Methods: We performed an exploratory, cross-sectional study. We used the EUMASS Core Set, added scales to rate the relevance of the 20 categories and added additional questions concerning comprehensiveness, usefulness and sufficiency of the instrument. Medical examiners from European countries filled in this instrument in 10 consecutive claim assessments.
Results: Forty-eight medical examiners in six different countries evaluated 446 claimants. The medical examiners used all categories to describe the claimants' functional (in-) capacity. Medical examiners missed 41 different categories, often mental functions (n = 17). They rated the instrument as useful in 68.4% and as sufficient in 63.2% of the claims. Perceived usefulness varied among countries, but not among disease groups. Perceived sufficiency varied among countries and disease groups.

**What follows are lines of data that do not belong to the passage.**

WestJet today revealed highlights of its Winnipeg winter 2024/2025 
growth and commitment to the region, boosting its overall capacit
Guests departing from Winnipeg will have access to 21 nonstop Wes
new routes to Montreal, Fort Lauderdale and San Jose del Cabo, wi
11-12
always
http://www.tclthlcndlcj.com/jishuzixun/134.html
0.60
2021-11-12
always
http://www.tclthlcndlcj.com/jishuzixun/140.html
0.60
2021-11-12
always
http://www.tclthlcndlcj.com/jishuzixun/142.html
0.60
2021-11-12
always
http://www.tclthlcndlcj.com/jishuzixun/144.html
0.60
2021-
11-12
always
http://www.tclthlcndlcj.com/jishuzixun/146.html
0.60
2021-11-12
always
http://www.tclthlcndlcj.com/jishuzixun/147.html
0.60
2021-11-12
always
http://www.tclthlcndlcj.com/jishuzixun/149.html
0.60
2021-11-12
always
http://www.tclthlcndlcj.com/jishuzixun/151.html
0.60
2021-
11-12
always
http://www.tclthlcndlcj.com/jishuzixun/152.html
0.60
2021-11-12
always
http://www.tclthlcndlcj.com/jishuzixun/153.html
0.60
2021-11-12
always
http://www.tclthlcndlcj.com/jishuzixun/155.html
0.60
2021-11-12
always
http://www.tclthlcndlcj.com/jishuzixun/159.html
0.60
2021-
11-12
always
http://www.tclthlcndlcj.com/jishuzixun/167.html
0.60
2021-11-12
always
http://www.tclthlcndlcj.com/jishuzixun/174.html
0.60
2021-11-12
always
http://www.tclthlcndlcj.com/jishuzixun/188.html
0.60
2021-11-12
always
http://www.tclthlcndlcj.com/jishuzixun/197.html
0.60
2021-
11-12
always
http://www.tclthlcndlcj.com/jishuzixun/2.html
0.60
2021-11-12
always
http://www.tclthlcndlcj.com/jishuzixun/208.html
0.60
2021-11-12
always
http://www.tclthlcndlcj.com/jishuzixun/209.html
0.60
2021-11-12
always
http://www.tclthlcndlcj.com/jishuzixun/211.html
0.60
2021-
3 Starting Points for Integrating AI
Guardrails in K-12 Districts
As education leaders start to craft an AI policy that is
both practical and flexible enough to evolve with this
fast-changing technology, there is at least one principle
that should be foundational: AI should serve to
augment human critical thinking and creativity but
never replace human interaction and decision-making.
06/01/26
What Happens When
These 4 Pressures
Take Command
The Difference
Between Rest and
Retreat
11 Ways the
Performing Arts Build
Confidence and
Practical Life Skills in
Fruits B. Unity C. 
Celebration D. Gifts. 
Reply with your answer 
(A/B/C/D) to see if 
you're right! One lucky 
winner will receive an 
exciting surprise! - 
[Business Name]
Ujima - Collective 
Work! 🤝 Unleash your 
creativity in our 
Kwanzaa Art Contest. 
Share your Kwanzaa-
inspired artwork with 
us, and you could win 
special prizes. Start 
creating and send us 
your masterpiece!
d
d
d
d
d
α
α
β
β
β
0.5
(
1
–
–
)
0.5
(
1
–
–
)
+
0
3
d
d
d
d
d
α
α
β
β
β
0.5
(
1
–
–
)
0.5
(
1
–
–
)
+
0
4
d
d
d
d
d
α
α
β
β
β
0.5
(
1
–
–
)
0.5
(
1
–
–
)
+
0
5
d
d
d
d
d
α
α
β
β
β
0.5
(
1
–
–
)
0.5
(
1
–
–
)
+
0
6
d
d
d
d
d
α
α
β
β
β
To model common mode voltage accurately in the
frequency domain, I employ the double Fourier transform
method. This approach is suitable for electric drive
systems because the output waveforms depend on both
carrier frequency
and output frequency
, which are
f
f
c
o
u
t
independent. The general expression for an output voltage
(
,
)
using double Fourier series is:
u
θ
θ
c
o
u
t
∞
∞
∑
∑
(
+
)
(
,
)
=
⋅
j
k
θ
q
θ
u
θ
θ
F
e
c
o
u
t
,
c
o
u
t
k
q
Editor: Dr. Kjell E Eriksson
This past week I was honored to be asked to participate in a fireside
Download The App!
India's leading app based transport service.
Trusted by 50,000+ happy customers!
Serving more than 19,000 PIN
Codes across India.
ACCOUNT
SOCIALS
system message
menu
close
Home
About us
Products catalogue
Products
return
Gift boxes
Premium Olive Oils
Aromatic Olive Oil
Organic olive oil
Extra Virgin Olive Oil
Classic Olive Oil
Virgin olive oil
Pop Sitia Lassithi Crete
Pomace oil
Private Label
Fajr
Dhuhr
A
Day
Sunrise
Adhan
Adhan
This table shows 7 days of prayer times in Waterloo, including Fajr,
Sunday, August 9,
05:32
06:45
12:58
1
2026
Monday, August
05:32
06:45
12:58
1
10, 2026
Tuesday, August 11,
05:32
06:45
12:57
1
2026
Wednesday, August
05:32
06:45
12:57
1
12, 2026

Conclusion: The EUMASS Core Set is promising for reporting about functional (in-) capacities. It contains relevant categories for disability evaluation among countries and disease groups. Adding more mental functions might make it more applicable. Medical examiners found it useful and sufficient to evaluate functional (in-) capacity. Implications for Rehabilitation In medical reports of evaluation of work disability, reporting about functional capacity is often unstructured in free text, making the reports difficult to understand. The EUMASS Core Set contains common definitions for expressing functional capacity and is expected to support taking decisions, to improve the quality of decisions and to allow national and international comparisons. Our study suggests the EUMASS core set to be comprehensive, useful and sufficient to express functional capacity in disability evaluation.